Both of these sides of him are showcased on The Ruler. It includes material from the early 70’s and his debut album All I Have is Love up until the 90’s and his momentous collaboration with producer Augustus “Gussie” Clarke.
During these years Gregory Isaacs managed to work with several of the most acclaimed Jamaican producers and musicians. But he has also made a considerable amount of crucial self-productions. The Ruler includes both, which makes this compilation a thorough and worthwhile summary of Gregory Isaacs’ legacy.
Gregory Isaacs – who passed away last year – is one of the greatest voices in reggae music ever. Always relaxed, laid-back and almost nonchalant in his tone. It is for a reason why he went by the name The Cool Ruler, which was also the title of one of his self-produced albums in the 70’s.

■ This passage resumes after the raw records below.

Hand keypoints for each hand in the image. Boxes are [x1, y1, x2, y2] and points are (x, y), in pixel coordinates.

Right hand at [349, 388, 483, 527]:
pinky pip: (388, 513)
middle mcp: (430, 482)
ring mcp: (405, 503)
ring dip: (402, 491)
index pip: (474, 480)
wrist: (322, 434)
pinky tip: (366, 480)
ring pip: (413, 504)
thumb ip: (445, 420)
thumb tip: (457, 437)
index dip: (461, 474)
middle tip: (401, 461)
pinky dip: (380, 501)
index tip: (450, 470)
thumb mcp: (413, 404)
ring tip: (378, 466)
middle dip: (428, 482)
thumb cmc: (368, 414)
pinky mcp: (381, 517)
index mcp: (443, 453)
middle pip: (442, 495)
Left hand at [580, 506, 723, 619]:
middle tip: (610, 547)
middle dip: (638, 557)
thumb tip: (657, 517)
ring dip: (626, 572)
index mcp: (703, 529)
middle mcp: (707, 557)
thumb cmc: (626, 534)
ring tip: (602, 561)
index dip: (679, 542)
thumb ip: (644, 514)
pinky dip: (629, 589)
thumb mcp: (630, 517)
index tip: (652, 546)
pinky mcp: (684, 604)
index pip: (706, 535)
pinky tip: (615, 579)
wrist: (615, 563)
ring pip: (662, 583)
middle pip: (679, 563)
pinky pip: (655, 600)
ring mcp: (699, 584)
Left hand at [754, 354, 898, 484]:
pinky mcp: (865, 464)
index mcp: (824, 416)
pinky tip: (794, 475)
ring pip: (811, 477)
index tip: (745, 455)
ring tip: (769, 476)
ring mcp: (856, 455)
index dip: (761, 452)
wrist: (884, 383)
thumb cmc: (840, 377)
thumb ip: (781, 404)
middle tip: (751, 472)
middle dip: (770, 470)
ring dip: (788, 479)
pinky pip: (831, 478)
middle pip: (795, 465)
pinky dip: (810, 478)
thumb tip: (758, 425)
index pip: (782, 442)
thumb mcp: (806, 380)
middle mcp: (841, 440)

Saxophonist and producer Dean Fraser was a friend of Gregory Isaacs and he is also the producer behind the Gregory Isaacs tribute album We Remember Gregory Isaacs.
This double album has 16 contemporary reggae artists paying tribute to Gregory Isaacs’ on one disc and Dean Fraser going wild with his saxophone on the other.
Most of the artists on this compilation weren’t born when these beautiful songs were originally recorded in the 70’s and the 80’s. But that doesn’t really matter. Because this set doesn’t want to imitate the original versions. This is contemporary and polished one drop reggae.
That’s the main problem – too smooth versions of mostly Gregory Isaacs’ lovers rock efforts. We Remember Gregory Isaacs could have been a little rougher around the edges.
Busy Signal’s version of Hard Drugs is the strongest cut. It’s not up-tempo, but it has a certain energy that the whole album could have needed.
The best Gregory Isaacs tribute so far is the Irie Ites-production Oh What a Story on a relick of the Soon Forward riddim. The Tamlins, Naggo Morris, Trinity and Dillinger sings and deejays in fine style.